[TASK STATEMENT] Only one stretch of the listing below is wanted. Begin at the line that has "[1367,825,1426,846] Spring ->", stop after the line that has "(971, 973) none", and repeat every line in between exactly.

[MATERIALS PROVIDED]
◆ ◆ ◆ ◆ ◆ ◆ ◆

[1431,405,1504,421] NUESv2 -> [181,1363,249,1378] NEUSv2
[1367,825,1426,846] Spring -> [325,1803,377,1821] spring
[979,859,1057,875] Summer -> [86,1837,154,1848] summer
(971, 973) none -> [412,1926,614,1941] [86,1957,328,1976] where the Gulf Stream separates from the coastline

◆ ◆ ◆ ◆ ◆ ◆ ◆

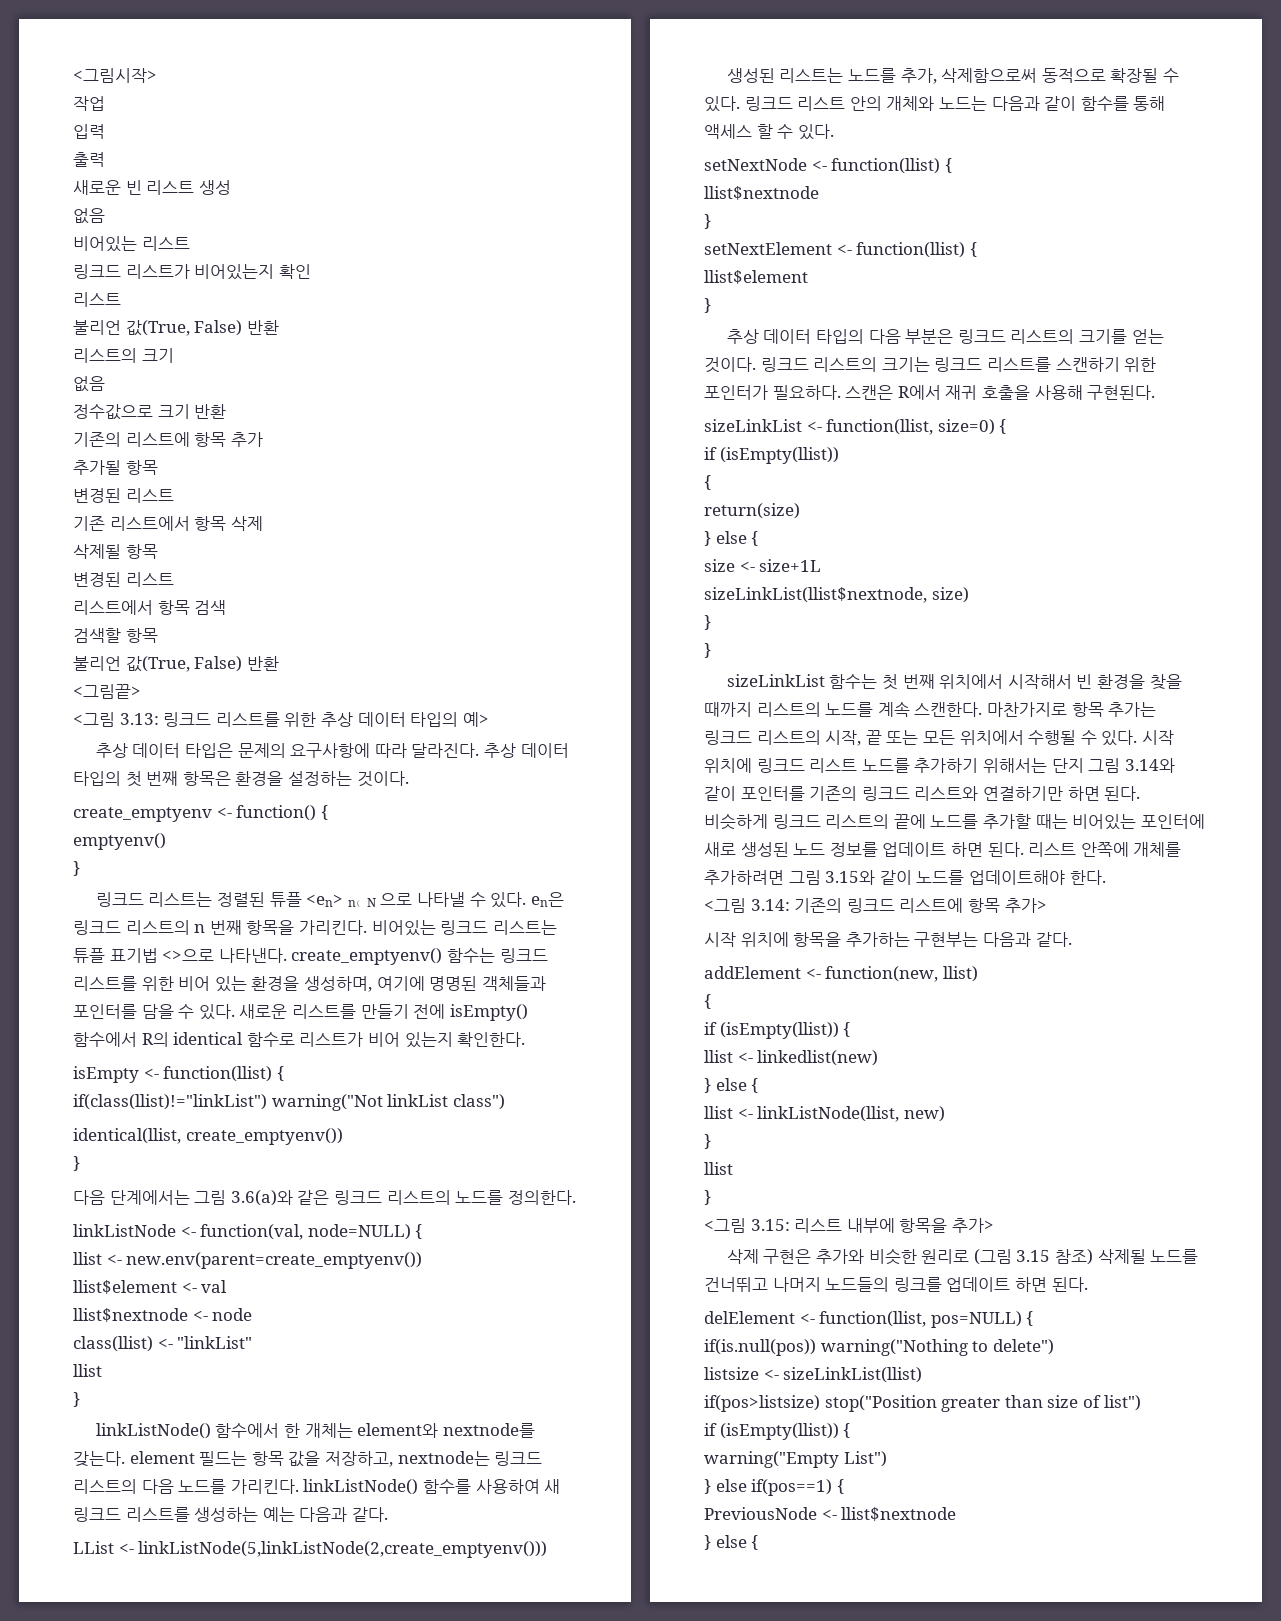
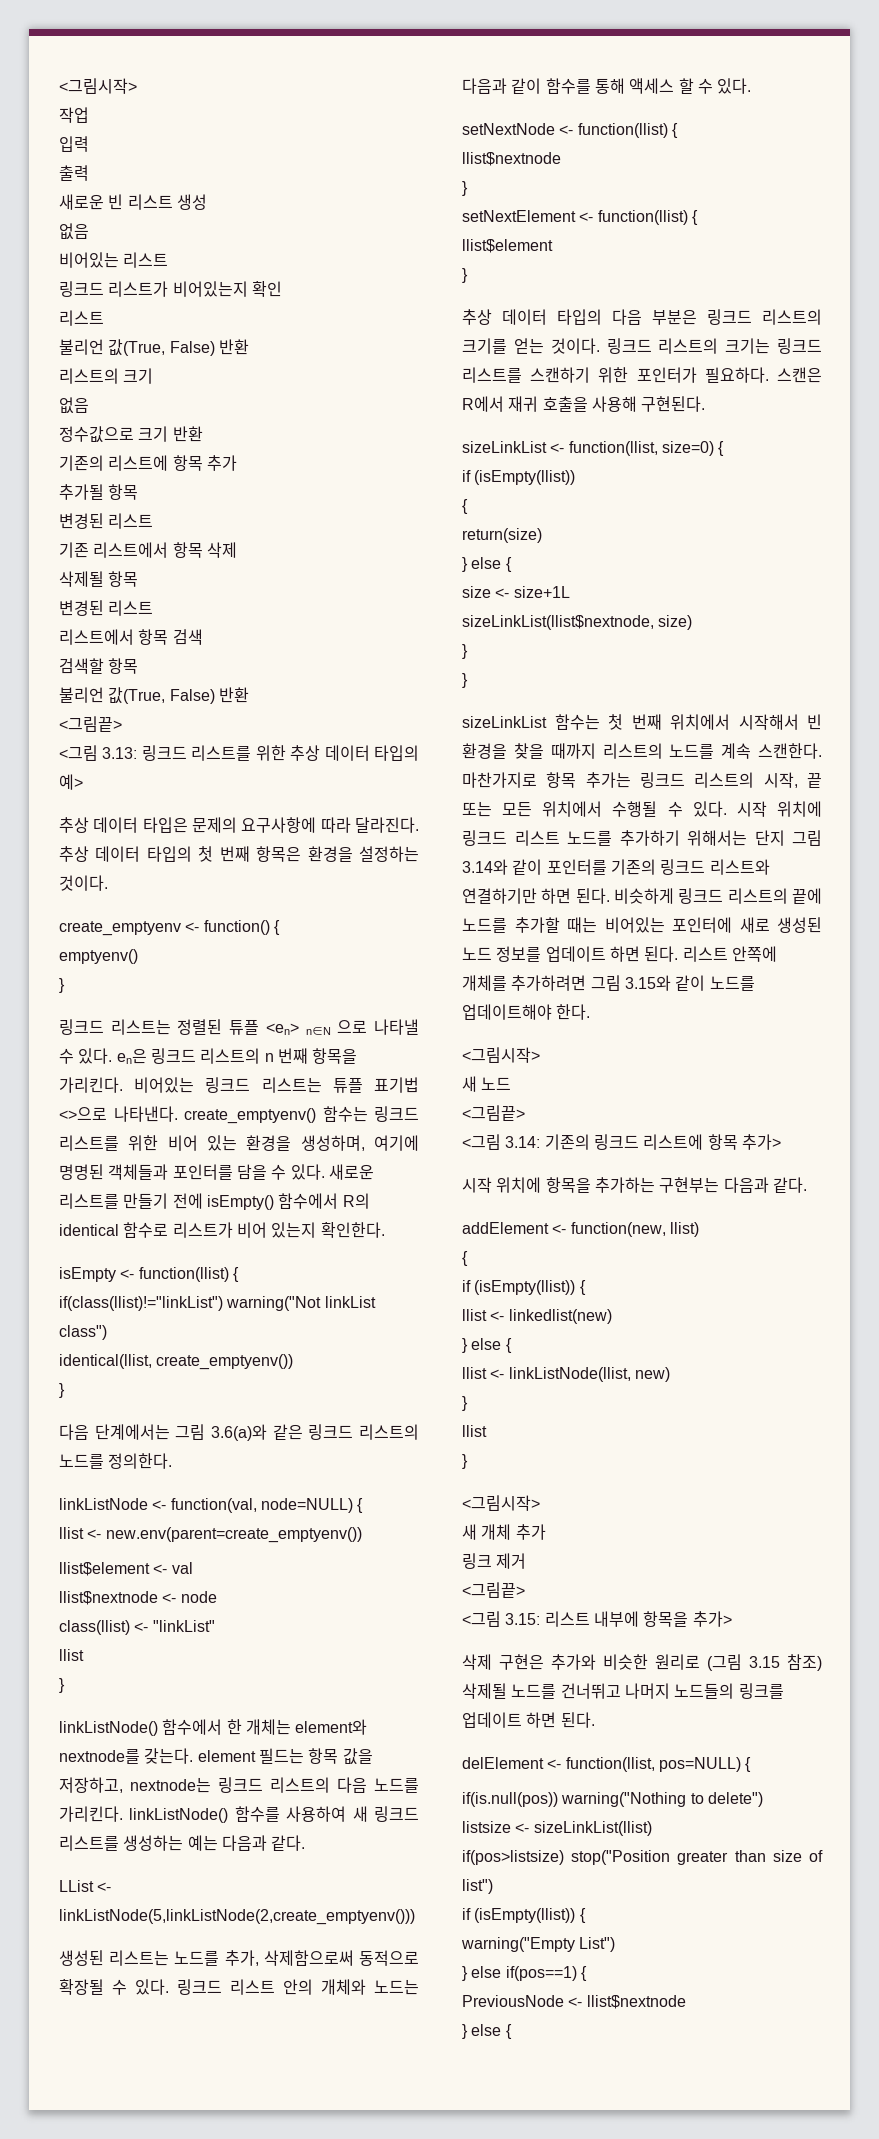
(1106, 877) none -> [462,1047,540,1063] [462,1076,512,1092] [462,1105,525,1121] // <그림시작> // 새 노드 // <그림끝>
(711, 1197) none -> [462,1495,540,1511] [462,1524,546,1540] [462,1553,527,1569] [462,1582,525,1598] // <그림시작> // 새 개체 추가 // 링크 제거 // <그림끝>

◆ ◆ ◆ ◆ ◆ ◆ ◆

[ANSWER SECTION]
[1367,825,1426,846] Spring -> [325,1803,377,1821] spring
[979,859,1057,875] Summer -> [86,1837,154,1848] summer
(971, 973) none -> [412,1926,614,1941] [86,1957,328,1976] where the Gulf Stream separates from the coastline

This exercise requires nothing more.